In the familiar Scriptural allegory Adam typifies the mortal, material sense of man, supposedly made of the dust of the ground, doomed to fruitless labor, to sorrow, and to inevitable disappearance through death, back to the dusty nothingness from which it came. This ancient fleshly, erroneous concept of man must disappear before the recognition of the true concept, which Christian Science reveals, of man created by God, dwelling in Spirit, not matter, and forever keeping His commandments.
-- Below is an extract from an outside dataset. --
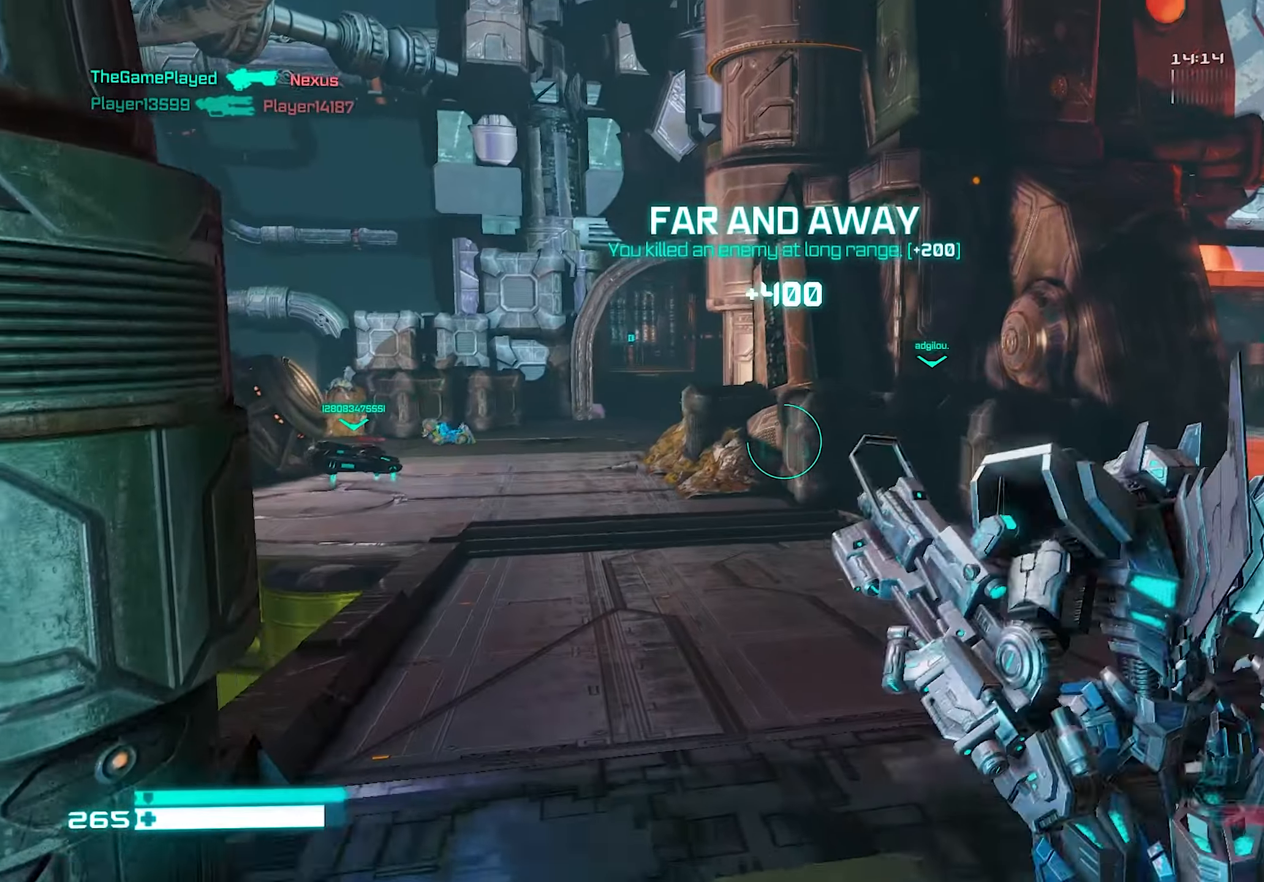
{"buttons": [], "left_stick": "up-left", "right_stick": "right", "events": [[140, "right_stick", "right"], [340, "right_stick", "center"], [440, "right_stick", "right"]]}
When the modern Adam hears that great question, "Adam, where art thou?" does not the old answer come: "I heard thy voice in the garden of the senses, and I was afraid because I realized my forlorn and unprotected condition. I hid myself among the trees of the garden—the theories, sophistries, the biology, physiology, psychology of modern speculations—looking for life, health, and happiness in the body, for security in the state, for wisdom and knowledge in the ever-changing theories of education, but finding only illusion, false hopes, disappointments, confusion, and conflict."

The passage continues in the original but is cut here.